This week, it finally happened. I think it’s the first time in 20 years that a hard drive has died on me without warning. And it was also the first time I was using an NVMe drive, but that could be a coincidence.
The drive was still under warranty (barely a year and a half old). I even had a spare lying around. But the true cost of restoration is, of course, my own labor. My planning had not been perfect (for such a remote event, as I had judged). However, it was easy enough. I simply installed NixOS from a USB loader and downloaded my configuration from my backup on my NAS (daily rsync jobs to the rescue). I also downloaded all the important files for my home directory. Then, it was simply a matter of adjusting a few things in the configuration file, rebuilding the system, and voilà. Well, except for a few things that didn’t work quite right for some reason and had to be manually fixed, but nothing major.
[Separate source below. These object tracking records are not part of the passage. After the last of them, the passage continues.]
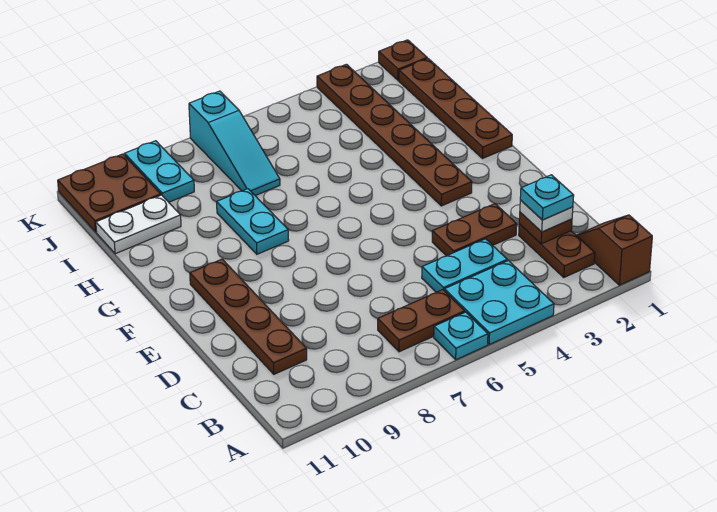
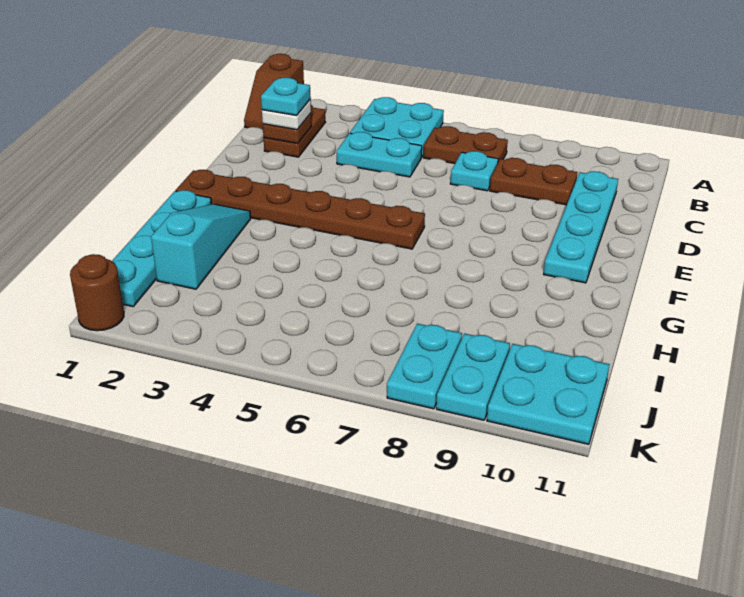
cyan plate A6 level 1 -> cyan plate C7 level 1
brown plate C10:F10 level 1 -> cyan plate C10:F10 level 1
brown plate D3:D4 level 1 -> brown plate C8:C9 level 1
brown plate F3:K3 level 1 -> brown plate F1:F6 level 1
brown plate G1:J1 level 1 -> cyan plate G1:J1 level 1
cyan plate G8:H8 level 1 -> cyan plate J8:K8 level 1
cyan slope I7:K7 level 1 top K -> cyan slope G2:I2 level 1 top I
white plate I10:I11 level 1 -> none
brown plate J10:K11 level 1 -> cyan plate J10:K11 level 1
brown plate K1 level 1 -> brown round brick K1 level 1

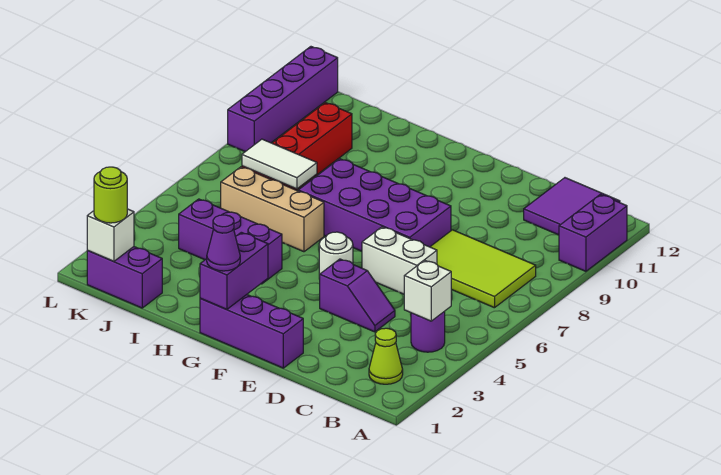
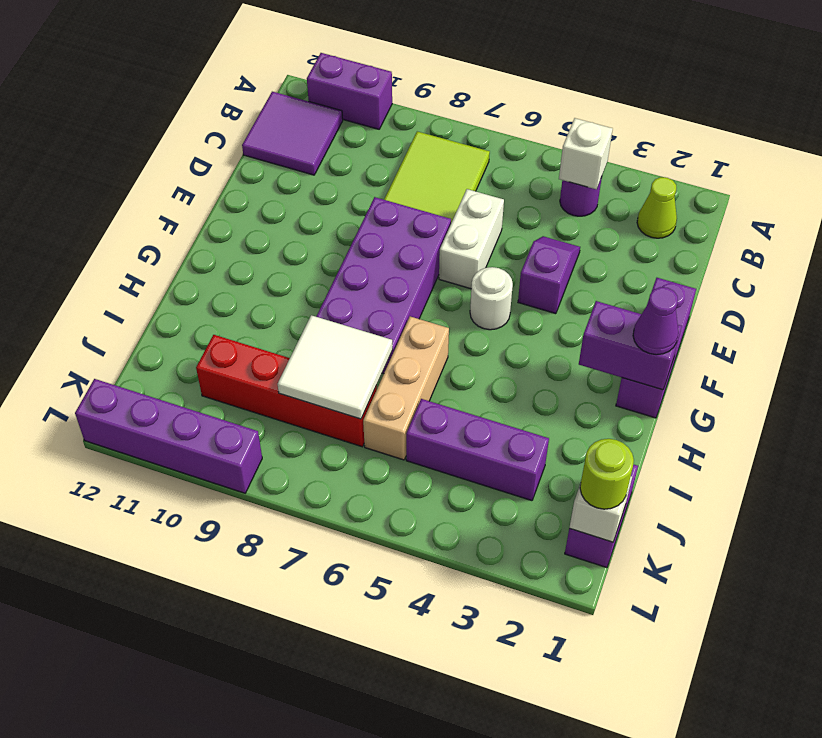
purple brick H4:J4 level 1 -> purple brick J3:J5 level 1
white tile I7:J7 level 2 -> white tile I7:J8 level 2

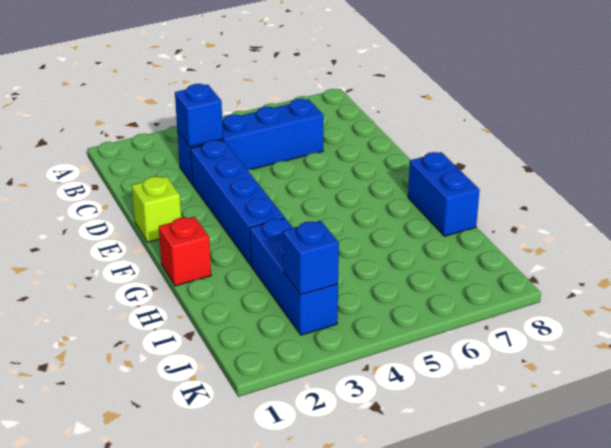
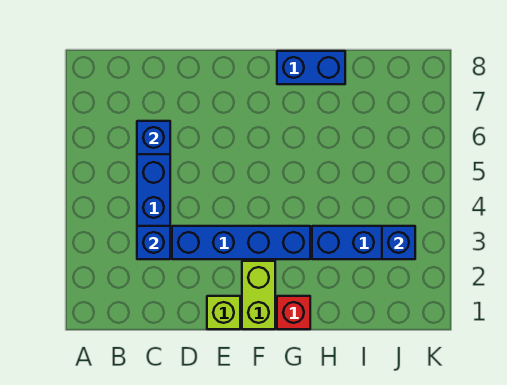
none -> blue brick C6 level 2
none -> lime brick F1:F2 level 1

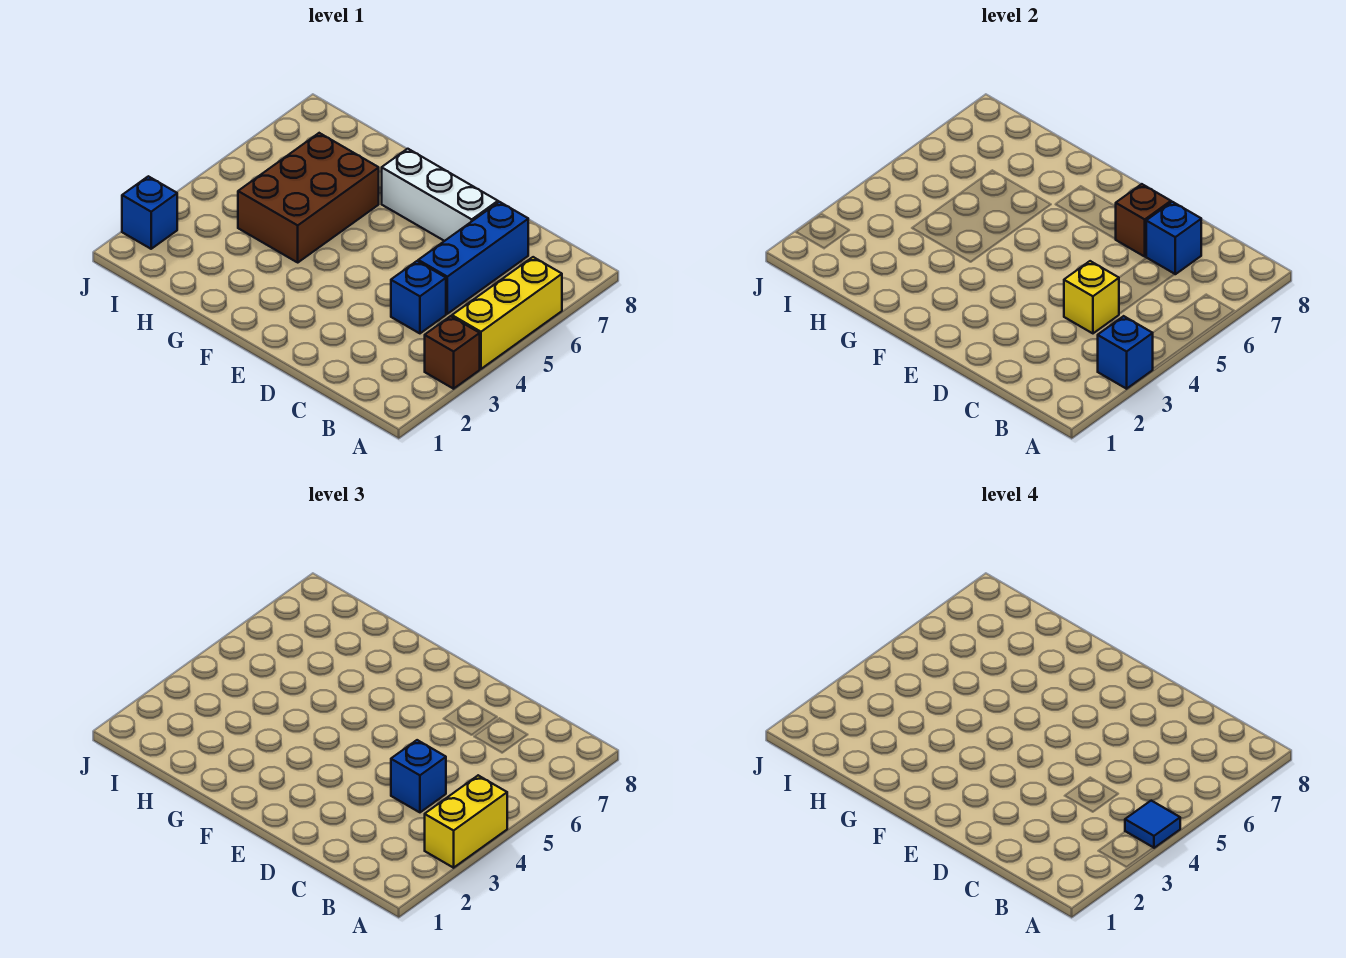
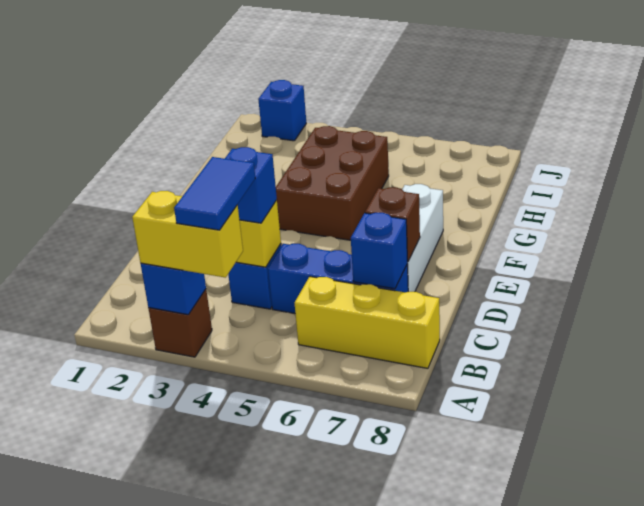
yellow brick A4:A6 level 1 -> yellow brick B6:B8 level 1
blue tile A4 level 4 -> blue tile A4:B4 level 4
brown brick G4:H6 level 1 -> brown brick F4:H5 level 1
However, next time I want this to be even easier. It’s probably overkill to install a RAID controller and have multiple drives running in RAID1 or RAID5, but the restoration process is still too much manual work. I was thinking of regularly backing up my main drive on the block device level, so I would just have to swap out the drive and restore the delta from the backup. I’m not quite sure if that’s feasible or a good idea. For my personal system, I have to balance the investment of preparing for a disaster with the likelihood and impact of such an event. This seems like a good trade-off, but I would be curious to hear how other people prepare for drive failure.
RAID is not backup. RAID is to keep running until you can replace a drive with the spare on hand.
Software RAID is totally fine if that’s what you want to run, no need for a raid controller.
Personally, I don’t bother backing up my desktop systems, I only back up my server VMs. You might want to look at using Ansible to automate system deployment. I use Windows on my desktop, so I use group policy to configure a bunch of settings to my taste.
I have successfully recovered from dead drives by restoring from a borgbackup to a fresh new drive.
Borg backups take much less space on the backup storage because of extremely efficient compression and deduplication.
The Professor who developed it has some presentations on youtube and it’s kind of mindblowing.
So thats what I would recommend.
I backup all my computers and servers with borgmatic which makes it a bit easier to manage excluding directories and how many versions you’d like to keep.
If you need any help with setting it up, let me know.
Thanks, that looks interesting! I wonder how that compares to something like btrfs snapshots. How easy is it to restore a whole disk as opposed to files and directories?
You don’t need a RAID controller, I have dual NVME set up with RAID1 and boot off the RAID one partition, the only partition I can’t raid is the EFI partition because BIOS doesn’t know about it, but that I simply duplicate by hand on both drives using dd, since it only gets updated at kernel updates, it just adds a dd to the kernel upgrade process.
Yeah, I assume you don’t. But with my mainboard I would take a big performance hit, since it does not offer full speed if you occupy both M.2 slots. How do you manage the RAID by the way? Is that all handled by the BIOS?